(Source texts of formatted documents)
======

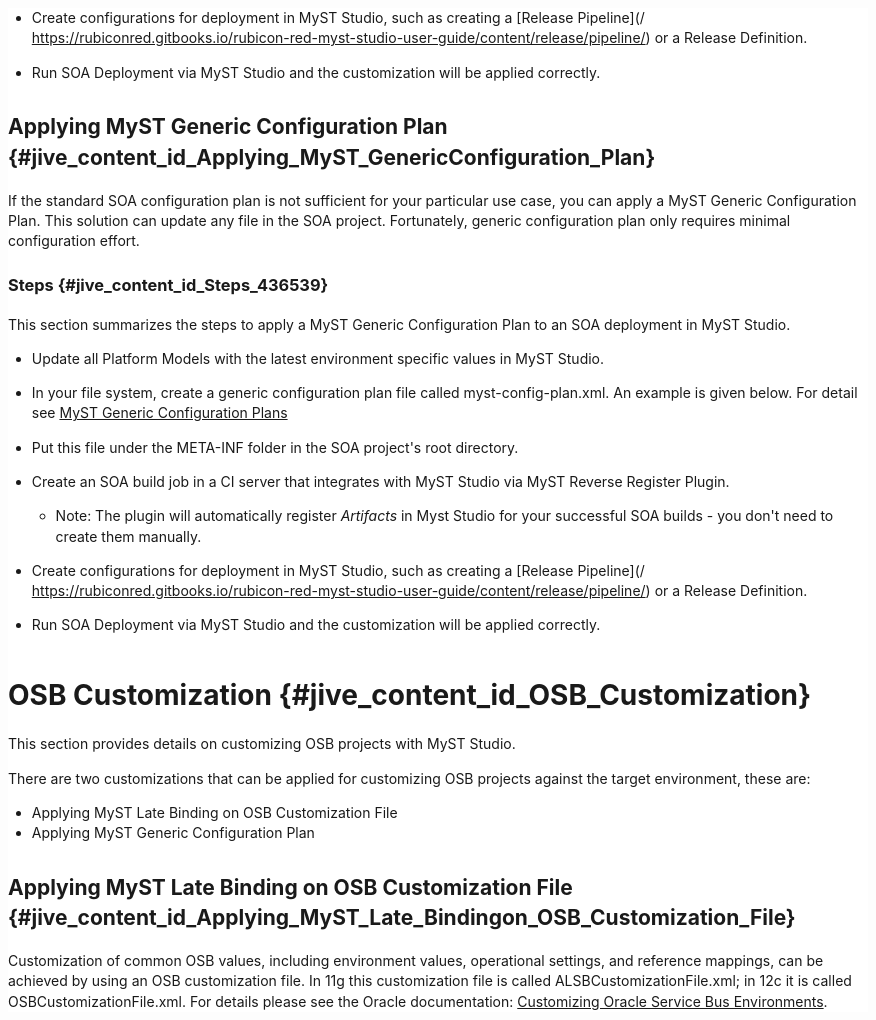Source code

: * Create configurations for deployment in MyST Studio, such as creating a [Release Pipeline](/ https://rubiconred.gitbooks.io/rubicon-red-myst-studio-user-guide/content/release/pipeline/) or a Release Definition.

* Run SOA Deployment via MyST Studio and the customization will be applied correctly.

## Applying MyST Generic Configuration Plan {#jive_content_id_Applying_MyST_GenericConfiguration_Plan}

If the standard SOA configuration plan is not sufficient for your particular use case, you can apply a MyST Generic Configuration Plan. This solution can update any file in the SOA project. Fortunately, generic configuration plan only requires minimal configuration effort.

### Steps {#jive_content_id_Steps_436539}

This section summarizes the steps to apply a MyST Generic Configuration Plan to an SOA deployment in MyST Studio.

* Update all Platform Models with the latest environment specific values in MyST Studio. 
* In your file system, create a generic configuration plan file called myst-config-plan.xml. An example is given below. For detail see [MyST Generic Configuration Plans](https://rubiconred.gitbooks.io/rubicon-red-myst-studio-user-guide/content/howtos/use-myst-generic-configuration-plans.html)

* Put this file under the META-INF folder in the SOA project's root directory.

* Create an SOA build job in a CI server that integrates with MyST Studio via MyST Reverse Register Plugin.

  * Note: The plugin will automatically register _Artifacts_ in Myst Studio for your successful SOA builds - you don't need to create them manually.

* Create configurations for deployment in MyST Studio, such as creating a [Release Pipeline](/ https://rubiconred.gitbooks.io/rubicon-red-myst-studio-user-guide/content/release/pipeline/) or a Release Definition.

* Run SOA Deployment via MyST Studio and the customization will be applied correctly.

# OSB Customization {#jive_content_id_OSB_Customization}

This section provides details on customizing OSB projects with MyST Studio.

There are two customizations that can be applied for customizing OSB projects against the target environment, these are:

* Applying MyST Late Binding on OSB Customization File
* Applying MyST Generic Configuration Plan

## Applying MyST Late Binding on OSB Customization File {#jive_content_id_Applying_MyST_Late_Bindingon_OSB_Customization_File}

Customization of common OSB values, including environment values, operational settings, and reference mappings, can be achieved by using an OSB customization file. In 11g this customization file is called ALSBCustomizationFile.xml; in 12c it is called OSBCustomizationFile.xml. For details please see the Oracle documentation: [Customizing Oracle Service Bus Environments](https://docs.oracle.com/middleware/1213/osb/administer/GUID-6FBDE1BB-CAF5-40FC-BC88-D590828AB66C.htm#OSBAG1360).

======

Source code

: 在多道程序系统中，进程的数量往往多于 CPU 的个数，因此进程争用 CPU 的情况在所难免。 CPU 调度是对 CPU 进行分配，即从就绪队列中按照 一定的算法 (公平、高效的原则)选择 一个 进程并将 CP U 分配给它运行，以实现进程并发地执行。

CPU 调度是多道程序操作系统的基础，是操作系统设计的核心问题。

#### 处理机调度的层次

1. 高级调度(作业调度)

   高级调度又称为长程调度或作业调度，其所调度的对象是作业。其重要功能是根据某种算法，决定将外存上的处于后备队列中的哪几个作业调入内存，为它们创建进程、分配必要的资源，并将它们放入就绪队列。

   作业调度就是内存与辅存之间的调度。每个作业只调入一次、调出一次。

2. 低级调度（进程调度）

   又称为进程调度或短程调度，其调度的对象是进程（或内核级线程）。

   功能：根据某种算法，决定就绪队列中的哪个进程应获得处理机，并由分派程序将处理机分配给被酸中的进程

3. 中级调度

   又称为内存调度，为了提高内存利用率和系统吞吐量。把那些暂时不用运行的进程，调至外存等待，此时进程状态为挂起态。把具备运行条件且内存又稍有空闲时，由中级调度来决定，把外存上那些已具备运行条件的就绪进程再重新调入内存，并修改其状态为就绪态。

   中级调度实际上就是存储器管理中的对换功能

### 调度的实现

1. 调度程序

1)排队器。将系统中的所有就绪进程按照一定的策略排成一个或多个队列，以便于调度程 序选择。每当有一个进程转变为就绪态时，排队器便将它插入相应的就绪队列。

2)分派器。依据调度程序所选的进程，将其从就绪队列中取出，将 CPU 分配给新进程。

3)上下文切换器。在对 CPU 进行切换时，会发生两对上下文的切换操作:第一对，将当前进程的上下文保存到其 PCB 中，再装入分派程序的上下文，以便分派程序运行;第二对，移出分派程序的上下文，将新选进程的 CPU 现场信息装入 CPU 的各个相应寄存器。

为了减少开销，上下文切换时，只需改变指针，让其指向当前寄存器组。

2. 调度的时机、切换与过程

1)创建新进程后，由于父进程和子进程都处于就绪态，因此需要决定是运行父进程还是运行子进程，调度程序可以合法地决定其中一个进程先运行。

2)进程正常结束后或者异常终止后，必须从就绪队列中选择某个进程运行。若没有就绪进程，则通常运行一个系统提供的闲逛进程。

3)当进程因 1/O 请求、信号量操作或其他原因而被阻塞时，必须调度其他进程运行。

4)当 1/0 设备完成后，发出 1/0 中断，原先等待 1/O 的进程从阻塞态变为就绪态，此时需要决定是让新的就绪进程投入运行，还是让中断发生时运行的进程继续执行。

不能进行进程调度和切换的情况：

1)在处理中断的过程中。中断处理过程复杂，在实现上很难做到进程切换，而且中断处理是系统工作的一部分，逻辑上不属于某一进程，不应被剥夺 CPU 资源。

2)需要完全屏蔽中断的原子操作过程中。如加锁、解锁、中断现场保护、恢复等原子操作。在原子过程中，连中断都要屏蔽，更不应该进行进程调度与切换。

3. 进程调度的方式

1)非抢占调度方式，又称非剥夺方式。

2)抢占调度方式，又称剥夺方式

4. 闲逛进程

======

WORK TO BE COMPLETED
Copy out the lines of the data above word for word, beginning with the line that contains "This section provides" and continuing through the line that contains "Customization of common", with both of those lines included.

ANSWER FOR THIS EXERCISE
This section provides details on customizing OSB projects with MyST Studio.

There are two customizations that can be applied for customizing OSB projects against the target environment, these are:

* Applying MyST Late Binding on OSB Customization File
* Applying MyST Generic Configuration Plan

## Applying MyST Late Binding on OSB Customization File {#jive_content_id_Applying_MyST_Late_Bindingon_OSB_Customization_File}

Customization of common OSB values, including environment values, operational settings, and reference mappings, can be achieved by using an OSB customization file. In 11g this customization file is called ALSBCustomizationFile.xml; in 12c it is called OSBCustomizationFile.xml. For details please see the Oracle documentation: [Customizing Oracle Service Bus Environments](https://docs.oracle.com/middleware/1213/osb/administer/GUID-6FBDE1BB-CAF5-40FC-BC88-D590828AB66C.htm#OSBAG1360).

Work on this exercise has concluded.